**Problem details:** According to the review of Brown's book Trace, in what year does Brown begin the text?

++++ Text section

Cold cases are hot commodities. Rachael Brown, journalist and host of ABC’s first true crime podcast Trace, is aware that “audiences are so ravenous for true crime…that podcasters forget, and treat the crime like a spectator sport, and these are real people and real lives.” But Brown never forgets.
In the original six-episode run, Brown’s hit podcast pivoted around an effort to find answers to the unsolved murder of Maria James, a single mother fatally stabbed in her Thornbury home almost forty years ago. A year after the podcast was released, this hope continues in the form of Brown’s debut book, Trace: Who Killed Maria James?
Broken into four parts, Trace appeals to an existing listenership by offering a behind-the-scenes look at how the podcast was made. For those unfamiliar with the case, Brown begins the text in 1980 with detective Ron Iddles entering his first job on the homicide squad. Iddles, now retired, remains marred by the unsolved mystery; more than anything, Iddles desperately wants to find answers for Maria and the sons she left behind.
Brown now faces this same affliction. Upon receiving permission from Mark and Adam James to investigate their mother’s case for the podcast, Brown balances this blessing and burden: “Mark sees it as his final shot for an answer. If this podcast doesn’t succeed, his mother’s murder will never be solved.”

++++++++
++++ Records supplied

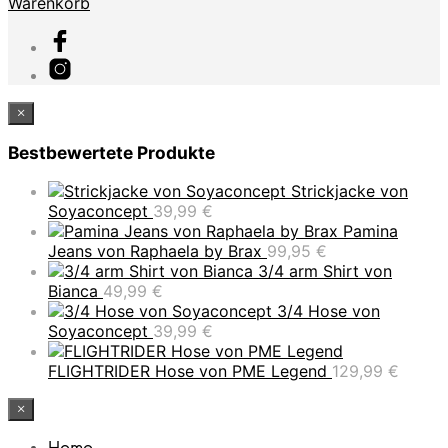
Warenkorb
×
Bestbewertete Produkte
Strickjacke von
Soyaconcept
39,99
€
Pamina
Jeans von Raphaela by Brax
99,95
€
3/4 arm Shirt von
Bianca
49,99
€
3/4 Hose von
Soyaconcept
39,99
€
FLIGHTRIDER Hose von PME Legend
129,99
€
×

++++++++
++++ Records supplied

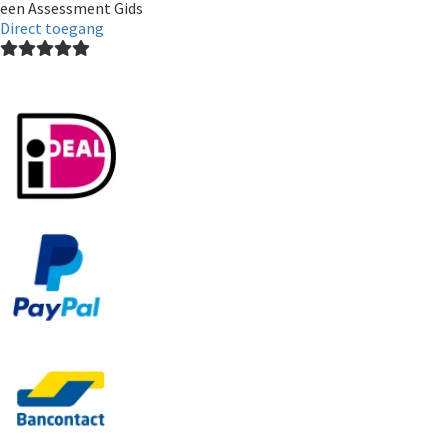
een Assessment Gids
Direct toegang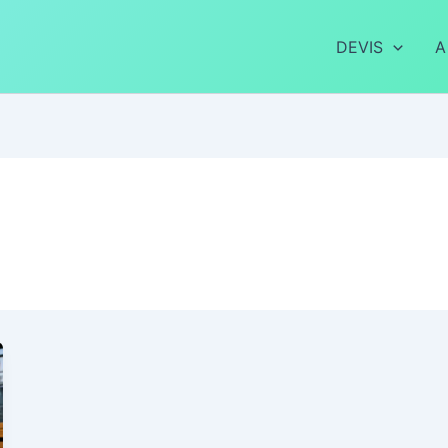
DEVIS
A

++++++++

**Result of this exercise:** 1980